» **What the exercise asks**
Copy out all of the material below, swapping every "series" for "dataset" and changing nothing else. Leave the pictures out.

===

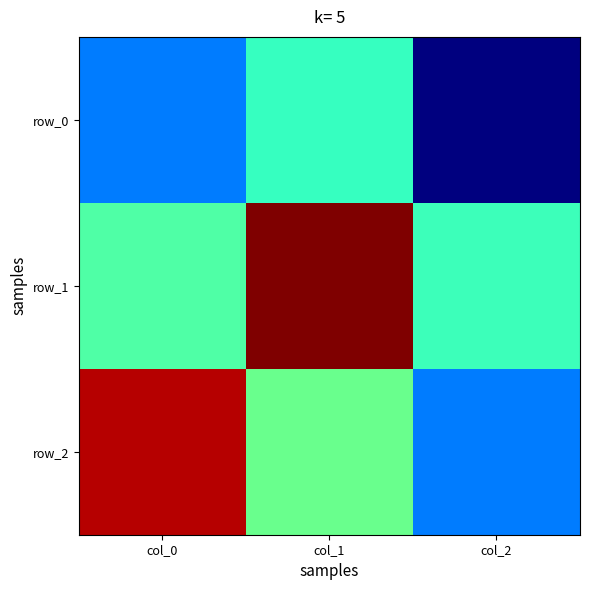

List the series in order of their peak value, highest first.

row_1, row_2, row_0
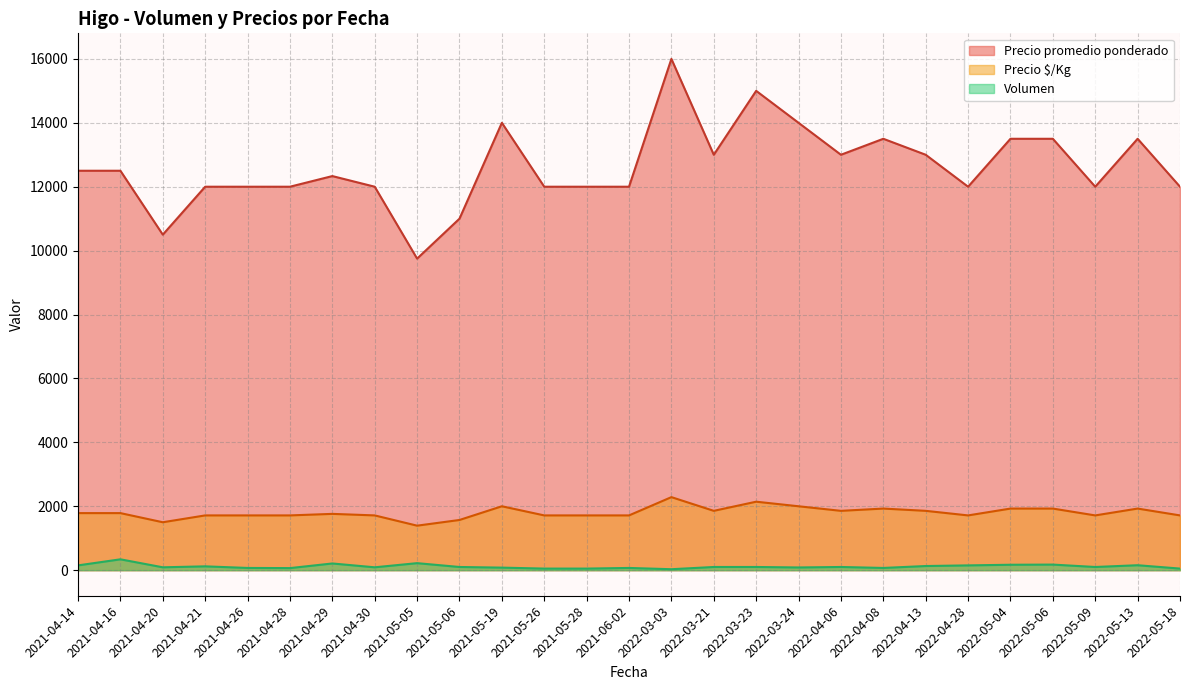

True or false: Volumen and Precio promedio ponderado cross at least once.

False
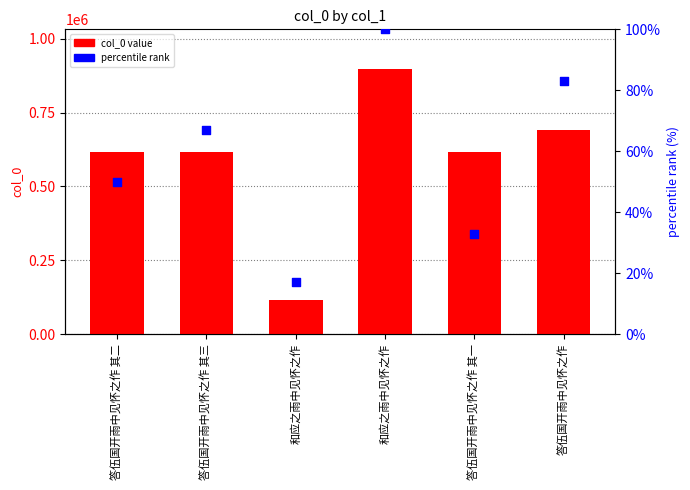

Which series has the largest Y range (max minus min)?

col_0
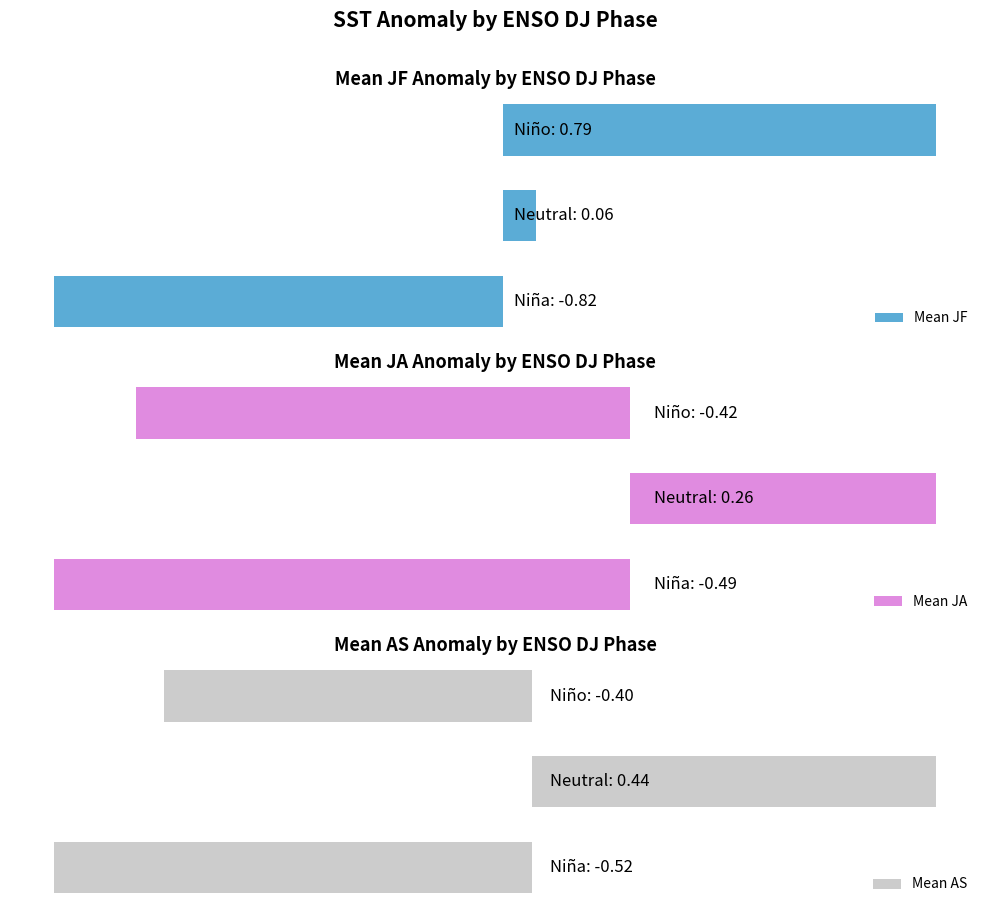

What is the value of the Mean JA bar at the 1st from the left?

-0.5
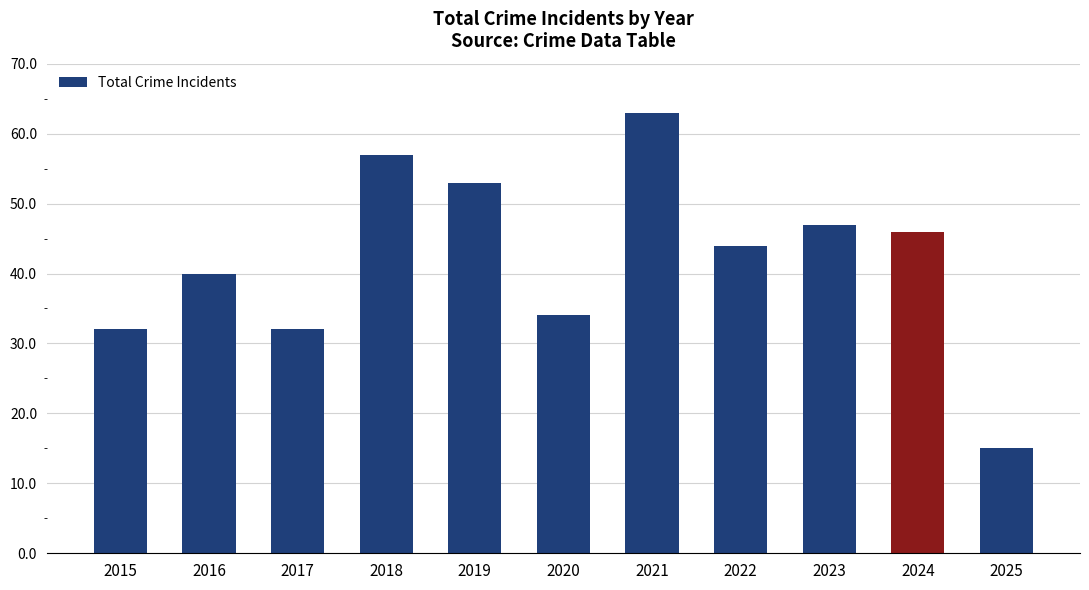

How many values are below 44?

5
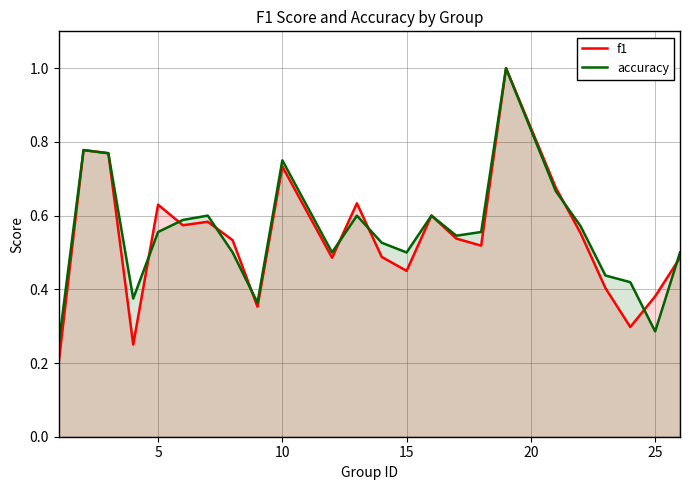

The accuracy series shows 0.2 at 5. True or false?

False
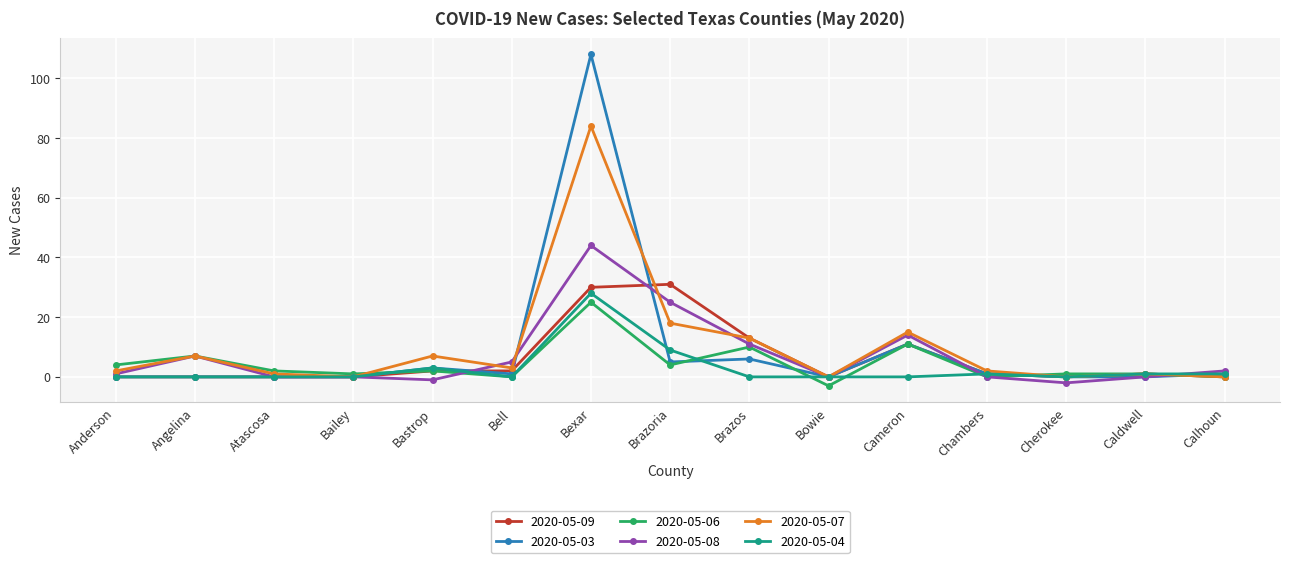

True or false: 2020-05-06 has a value of 16 at Brazos.

False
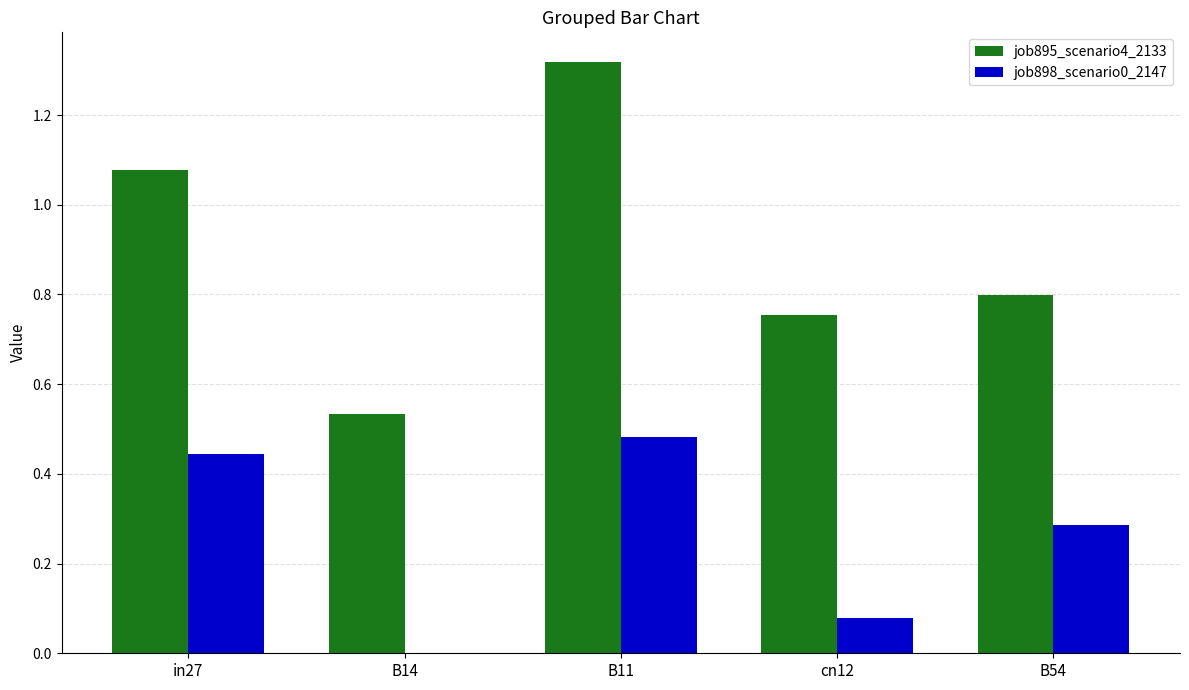

Which category has the highest value in the job895_scenario4_2133 series?

B11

===

» **Result of this exercise**
List the dataset in order of their peak value, highest first.

row_1, row_2, row_0

True or false: Volumen and Precio promedio ponderado cross at least once.

False

Which dataset has the largest Y range (max minus min)?

col_0

What is the value of the Mean JA bar at the 1st from the left?

-0.5

How many values are below 44?

5

The accuracy dataset shows 0.2 at 5. True or false?

False

True or false: 2020-05-06 has a value of 16 at Brazos.

False

Which category has the highest value in the job895_scenario4_2133 dataset?

B11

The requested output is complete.